Anonyme 9 juillet 2009 21:08  

Ah voui, le billet de 23h02...ehu beh na fianlement le Kommissar Politik l'a censure, comme les 99 autres..qui collaient pas a la ligne! Merdre aloreuh...serait peut etre pas si heureux, sur de lui et convaincu le coco???

Anonyme 9 juillet 2009 22:46  

billet nul

FVR n'a pas fait l'ENA (mais polytechnique).
avant de hurler il faudrait quand même prendre la peine de lire les 25 proprositions parcequ'il y a des choses interessantes. les médecins qui devraient hurler puisque par exemple on ne paiera plus les cotisations à leur place (parceque toutes les autres professions payent elles mêmes toutes leurs cotisations mais pas les médecins)

les labos pharmaceutiques aussi. ce sont eux que vous défendez ?

thé 10 juillet 2009 02:38  

"billet nul

FVR n'a pas fait l'ENA (mais polytechnique)."

Où est le lien de cause à effet ? ça veut dire quoi ?

"les labos pharmaceutiques aussi. ce sont eux que vous défendez ?" Mais où on peut lire ça ?

Ils ne savent même pas de quoi ils parlent!

Protop 10 juillet 2009 09:31  

Nononononon notre cher anonyme de 21 08 il y est encore le billet de 23 02 le 8 juillet, ce genre de connerie y a pas besoin de les enlever c est tellement nul....

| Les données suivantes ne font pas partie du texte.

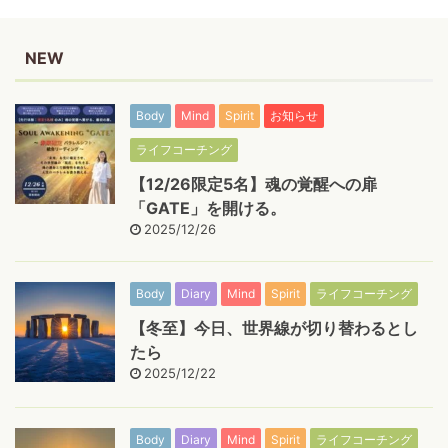
NEW
Body
Mind
Spirit
お知らせ
ライフコーチング
【12/26限定5名】魂の覚醒への扉
「GATE」を開ける。
2025/12/26
Body
Diary
Mind
Spirit
ライフコーチング
【冬至】今日、世界線が切り替わるとし
たら
2025/12/22
Body
Diary
Mind
Spirit
ライフコーチング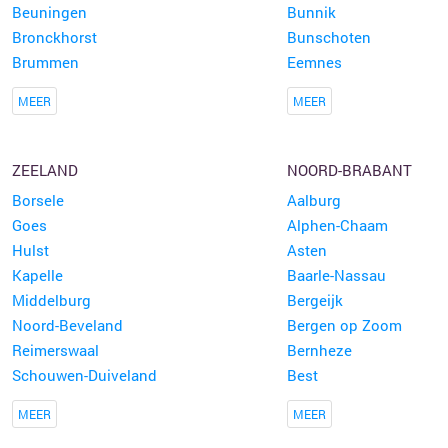
Beuningen
Bunnik
Bronckhorst
Bunschoten
Brummen
Eemnes
MEER
MEER
ZEELAND
NOORD-BRABANT
Borsele
Aalburg
Goes
Alphen-Chaam
Hulst
Asten
Kapelle
Baarle-Nassau
Middelburg
Bergeijk
Noord-Beveland
Bergen op Zoom
Reimerswaal
Bernheze
Schouwen-Duiveland
Best
MEER
MEER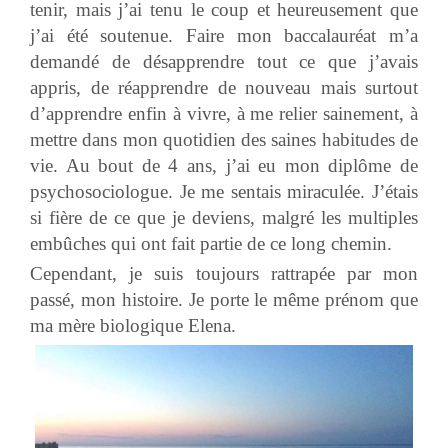
tenir, mais j’ai tenu le coup et heureusement que
j’ai été soutenue. Faire mon baccalauréat m’a
demandé de désapprendre tout ce que j’avais
appris, de réapprendre de nouveau mais surtout
d’apprendre enfin à vivre, à me relier sainement, à
mettre dans mon quotidien des saines habitudes de
vie. Au bout de 4 ans, j’ai eu mon diplôme de
psychosociologue. Je me sentais miraculée. J’étais
si fière de ce que je deviens, malgré les multiples
embûches qui ont fait partie de ce long chemin.
Cependant, je suis toujours rattrapée par mon
passé, mon histoire. Je porte le même prénom que
ma mère biologique Elena.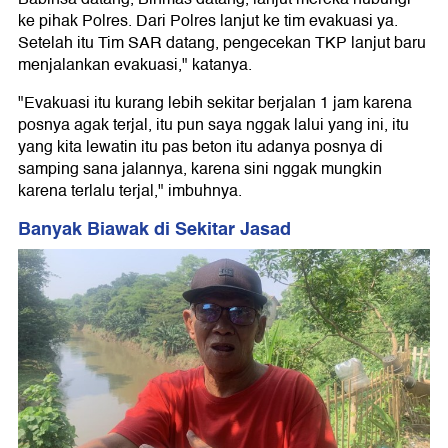
ke pihak Polres. Dari Polres lanjut ke tim evakuasi ya.
Setelah itu Tim SAR datang, pengecekan TKP lanjut baru
menjalankan evakuasi," katanya.
"Evakuasi itu kurang lebih sekitar berjalan 1 jam karena
posnya agak terjal, itu pun saya nggak lalui yang ini, itu
yang kita lewatin itu pas beton itu adanya posnya di
samping sana jalannya, karena sini nggak mungkin
karena terlalu terjal," imbuhnya.
Banyak Biawak di Sekitar Jasad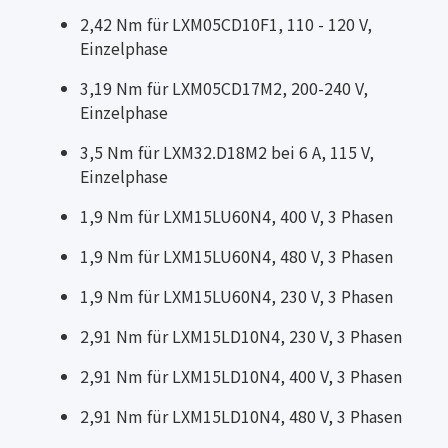
2,42 Nm für LXM05CD10F1, 110 - 120 V,
Einzelphase
3,19 Nm für LXM05CD17M2, 200-240 V,
Einzelphase
3,5 Nm für LXM32.D18M2 bei 6 A, 115 V,
Einzelphase
1,9 Nm für LXM15LU60N4, 400 V, 3 Phasen
1,9 Nm für LXM15LU60N4, 480 V, 3 Phasen
1,9 Nm für LXM15LU60N4, 230 V, 3 Phasen
2,91 Nm für LXM15LD10N4, 230 V, 3 Phasen
2,91 Nm für LXM15LD10N4, 400 V, 3 Phasen
2,91 Nm für LXM15LD10N4, 480 V, 3 Phasen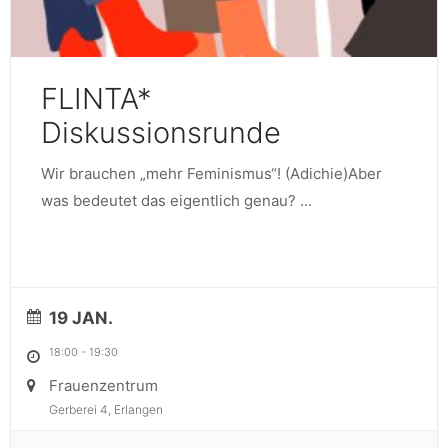
FLINTA*
Diskussionsrunde
Wir brauchen „mehr Feminismus“! (Adichie)Aber
was bedeutet das eigentlich genau?
...
19 JAN.
18:00
-
19:30
Frauenzentrum
Gerberei 4, Erlangen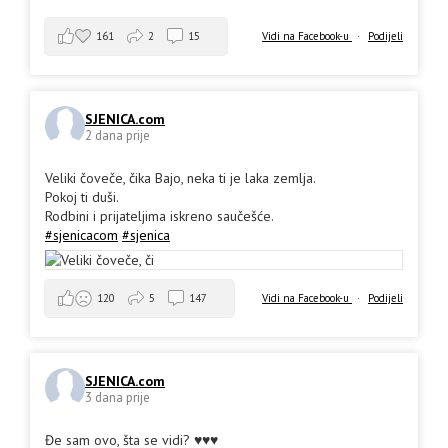
161
2
15
Vidi na Facebook-u
·
Podijeli
SJENICA.com
2 dana prije
Veliki čoveče, čika Bajo, neka ti je laka zemlja.
Pokoj ti duši.
Rodbini i prijateljima iskreno saučešće.
#sjenicacom
#sjenica
Vidi na Facebook-u
·
Podijeli
120
5
147
SJENICA.com
3 dana prije
Đe sam ovo, šta se vidi? ♥️♥️♥️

Christian lehmann 10 juillet 2009 15:41  

Tu ne peux pas savoir le plaisir que j'ai pris à lire ça, j'en ai encore les larmes aux yeux. Pour plus d'informations sur le bonhomme et sa vie, son oeuvre, mon blog...

comité-de-salut-public 11 juillet 2009 11:09  

Christian Lehmann ? LE Christian Lehmann ? Maismaismais je suis flatté, honoré, éperdu que tu laisses un commentaire sur mon blog à moi ! Merci, mille mercis, vraiment.